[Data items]

-- -- --

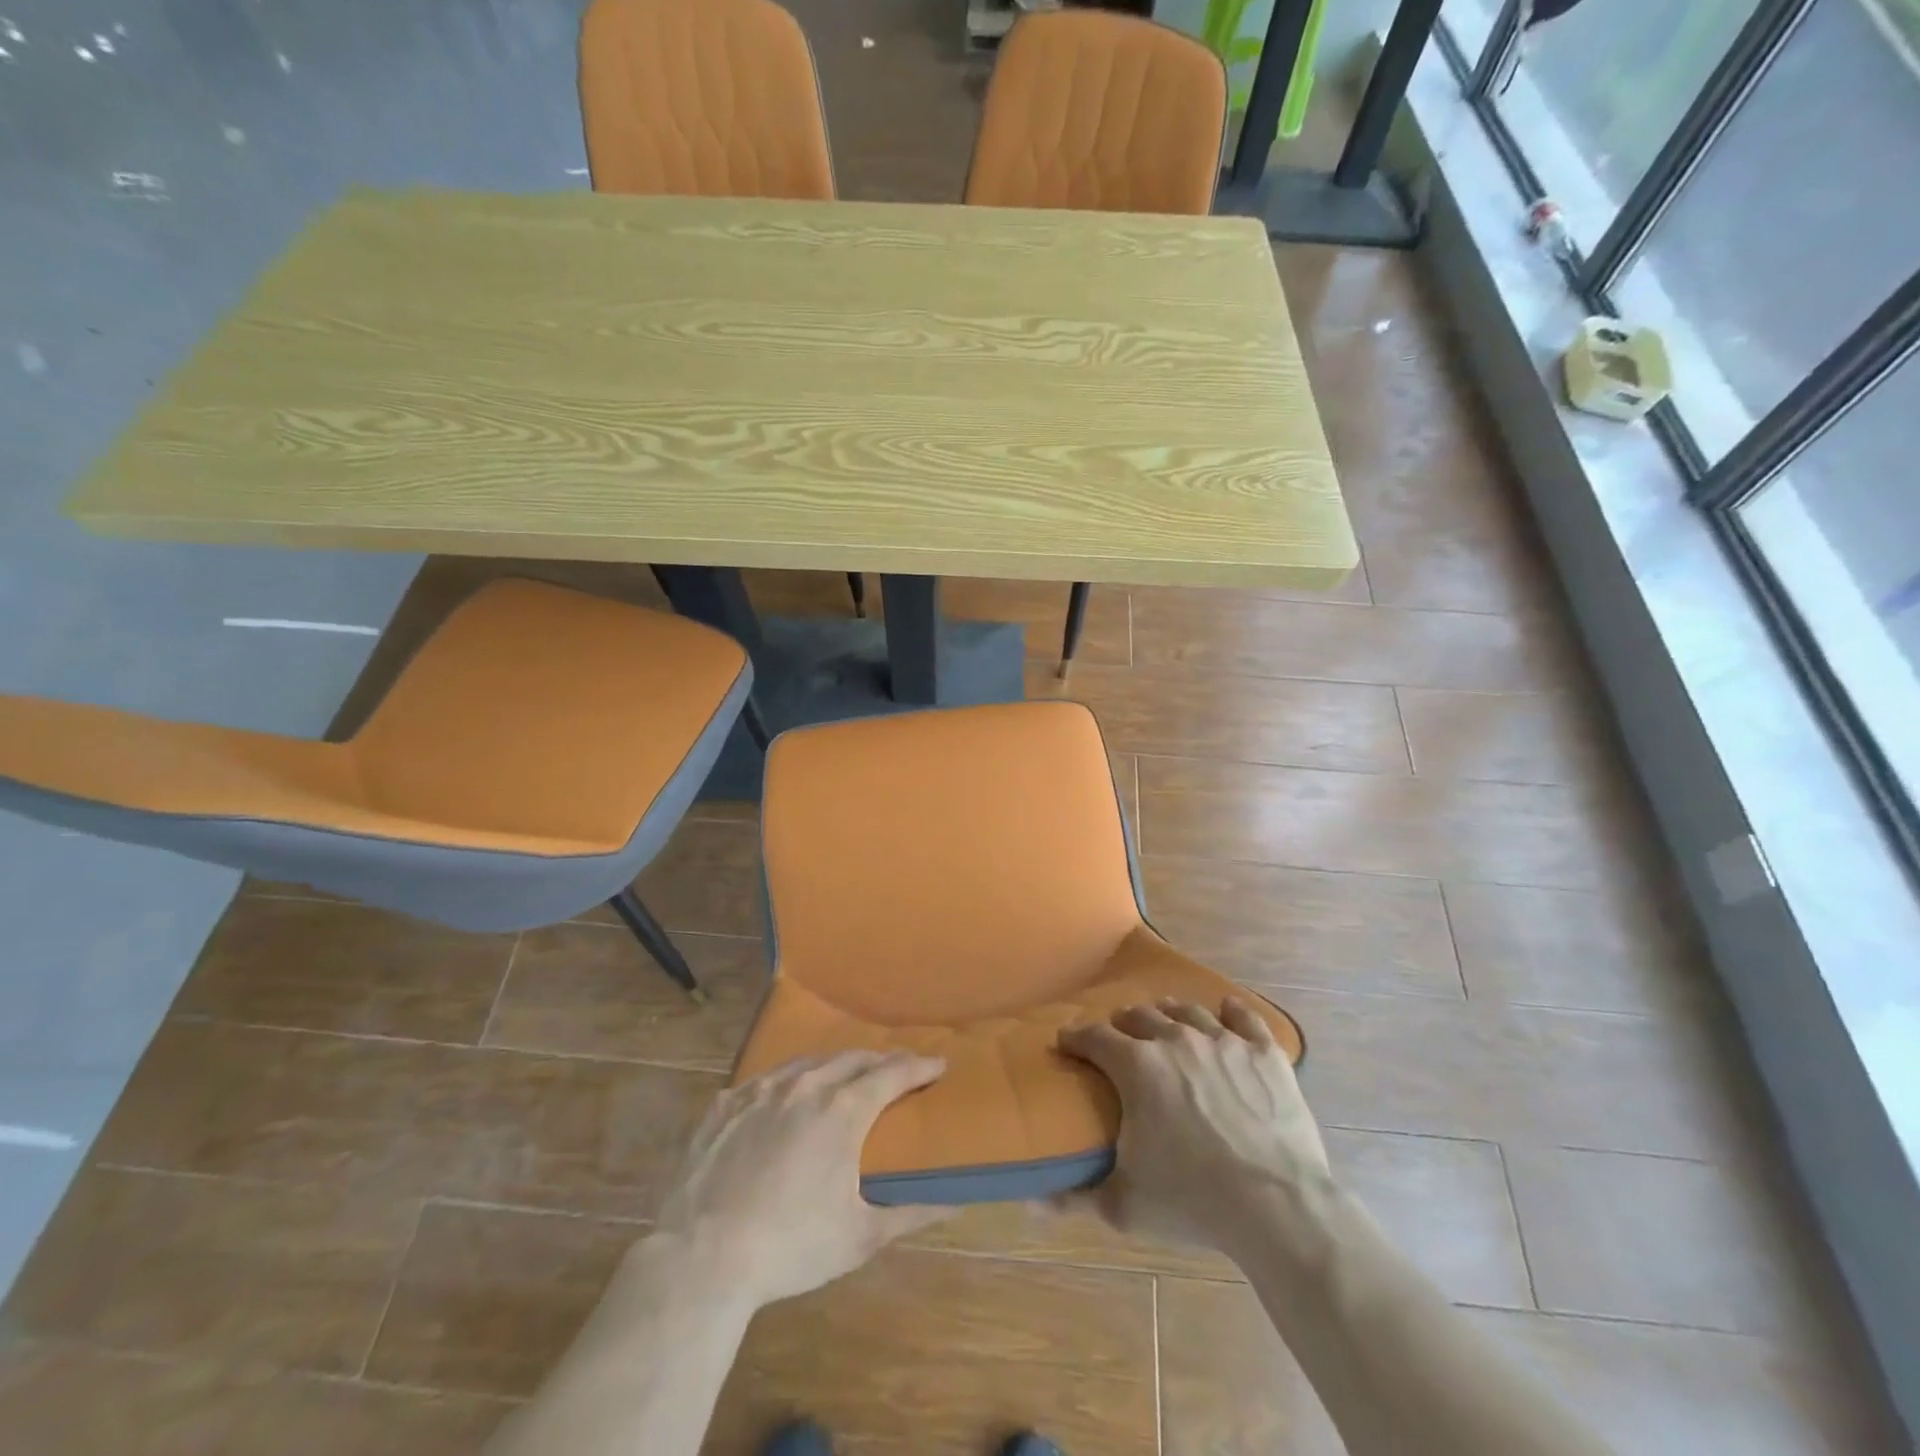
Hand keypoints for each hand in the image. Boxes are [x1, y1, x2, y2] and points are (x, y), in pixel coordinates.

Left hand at [654, 1051, 949, 1308]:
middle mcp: (806, 1085)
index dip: (920, 1066)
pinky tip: (783, 1098)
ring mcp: (762, 1090)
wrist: (701, 1257)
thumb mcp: (860, 1237)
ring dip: (834, 1065)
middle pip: (853, 1058)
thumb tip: (956, 1202)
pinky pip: (766, 1079)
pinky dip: (787, 1082)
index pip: (893, 1073)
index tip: (939, 1064)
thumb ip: (911, 1213)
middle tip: (896, 1071)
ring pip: (808, 1061)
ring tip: (844, 1076)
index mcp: (843, 1109)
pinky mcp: (726, 1104)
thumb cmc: (791, 1246)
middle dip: (880, 1060)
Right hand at [1057, 997, 1330, 1255]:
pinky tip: (1228, 1010)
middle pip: (1141, 1016)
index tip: (1066, 1042)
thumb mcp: (1124, 1205)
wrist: (1278, 1207)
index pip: (1094, 1038)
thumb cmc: (1193, 1201)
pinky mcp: (1264, 1053)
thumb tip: (1035, 1201)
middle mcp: (1176, 1040)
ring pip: (1187, 1011)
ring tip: (1165, 1018)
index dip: (1075, 1037)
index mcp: (1137, 1067)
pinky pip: (1245, 1018)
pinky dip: (1233, 1012)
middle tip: (1119, 1037)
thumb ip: (1077, 1197)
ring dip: (1170, 1013)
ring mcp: (1223, 1041)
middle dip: (1123, 1024)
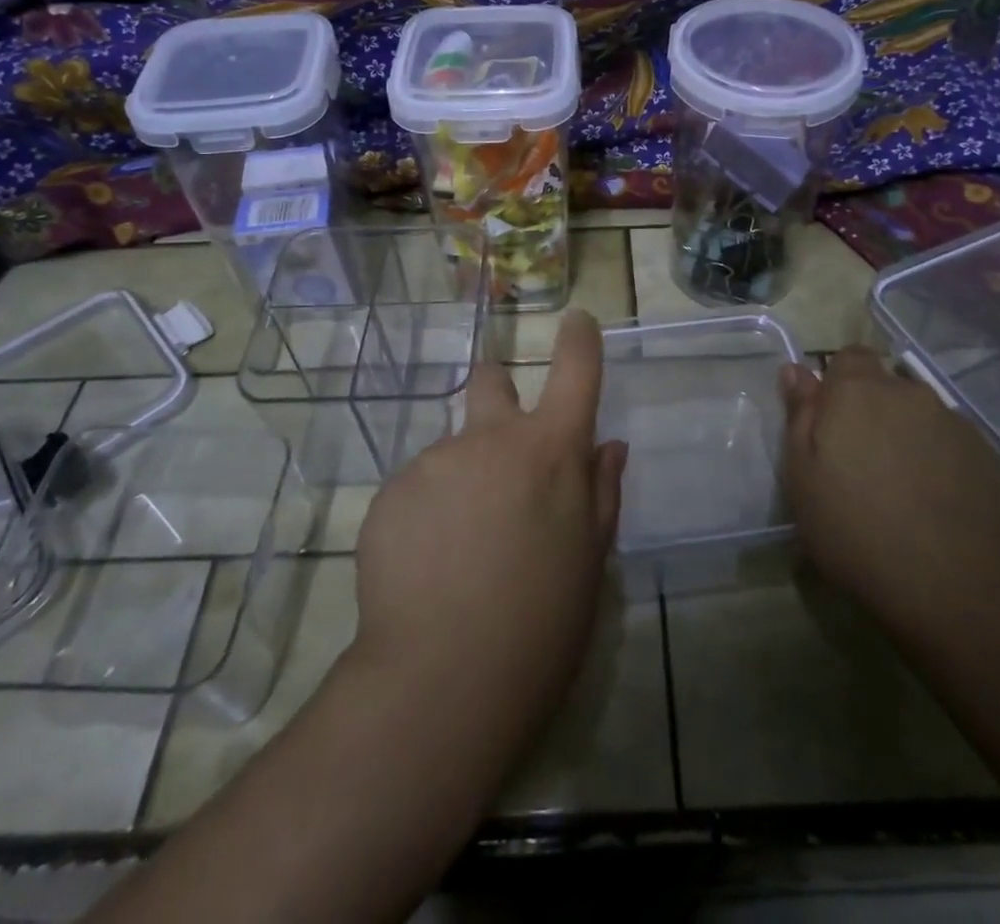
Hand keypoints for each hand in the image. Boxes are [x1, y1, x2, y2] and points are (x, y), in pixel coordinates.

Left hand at [352, 311, 626, 756]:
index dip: (579, 339)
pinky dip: (426, 513)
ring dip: (461, 478)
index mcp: (551, 451)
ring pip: (453, 450)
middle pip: (490, 378)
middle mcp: (491, 438)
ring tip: (460, 550)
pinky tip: (426, 566)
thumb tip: (609, 446)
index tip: (576, 321)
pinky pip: (417, 489)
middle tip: (500, 442)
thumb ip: (601, 492)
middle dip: (497, 388)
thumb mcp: (590, 561)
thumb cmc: (541, 624)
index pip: (575, 371)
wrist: (443, 678)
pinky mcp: (390, 491)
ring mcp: (435, 460)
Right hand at [781, 346, 999, 646]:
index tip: (830, 423)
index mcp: (858, 391)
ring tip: (901, 490)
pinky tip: (936, 506)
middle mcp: (909, 394)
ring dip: (907, 438)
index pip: (849, 357)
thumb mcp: (803, 477)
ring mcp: (955, 424)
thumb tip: (796, 370)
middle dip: (871, 411)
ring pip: (920, 416)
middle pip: (886, 386)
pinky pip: (952, 446)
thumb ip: (800, 415)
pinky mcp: (990, 458)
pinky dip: (940, 463)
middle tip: (859, 463)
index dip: (838, 384)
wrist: (961, 587)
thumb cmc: (858, 530)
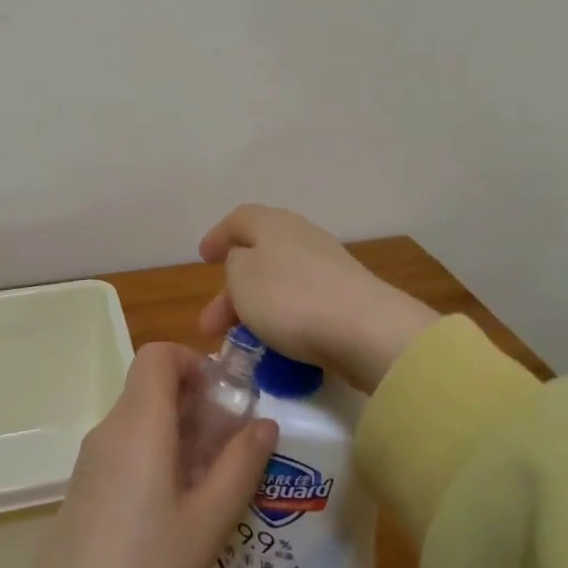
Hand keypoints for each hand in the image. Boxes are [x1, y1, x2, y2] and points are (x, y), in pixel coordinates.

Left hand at [23, 342, 277, 567]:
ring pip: (142, 418)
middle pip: (153, 386)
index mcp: (140, 423)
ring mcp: (94, 459)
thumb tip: (265, 422)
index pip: (159, 354)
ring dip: (181, 431)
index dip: (194, 361)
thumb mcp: (208, 521)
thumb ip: (241, 465)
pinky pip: (128, 447)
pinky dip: (159, 454)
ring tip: (213, 479)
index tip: (225, 397)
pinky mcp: (87, 487)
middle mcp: (112, 429)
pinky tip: (179, 504)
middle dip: (198, 402)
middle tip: (232, 444)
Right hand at [197, 205, 437, 392]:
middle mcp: (302, 236)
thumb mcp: (242, 277)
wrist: (365, 330)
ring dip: (254, 309)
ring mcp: (328, 267)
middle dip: (230, 291)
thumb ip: (234, 265)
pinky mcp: (345, 297)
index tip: (203, 258)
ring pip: (279, 283)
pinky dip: (282, 321)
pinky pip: (301, 304)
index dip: (218, 236)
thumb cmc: (291, 297)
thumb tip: (245, 264)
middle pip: (258, 256)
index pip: (240, 220)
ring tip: (239, 344)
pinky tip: (275, 348)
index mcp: (274, 223)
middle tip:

-- -- --

Required work: Above are the records. Copy the lines beginning at the one that has "ring dip: (254, 309)" and ending with the one that has "middle pip: (258, 256)", unchanged.

Output for this task:
ring dip: (254, 309)
ring mcp: (328, 267)
middle dip: (230, 291)
thumb ip: (234, 265)
pinky mcp: (345, 297)
index tip: (203, 258)
ring pip: (279, 283)
pinky dip: (282, 321)
pinky pip: (301, 304)
index dip: (218, 236)
thumb cmc: (291, 297)
thumb tip: (245, 264)
middle pip: (258, 256)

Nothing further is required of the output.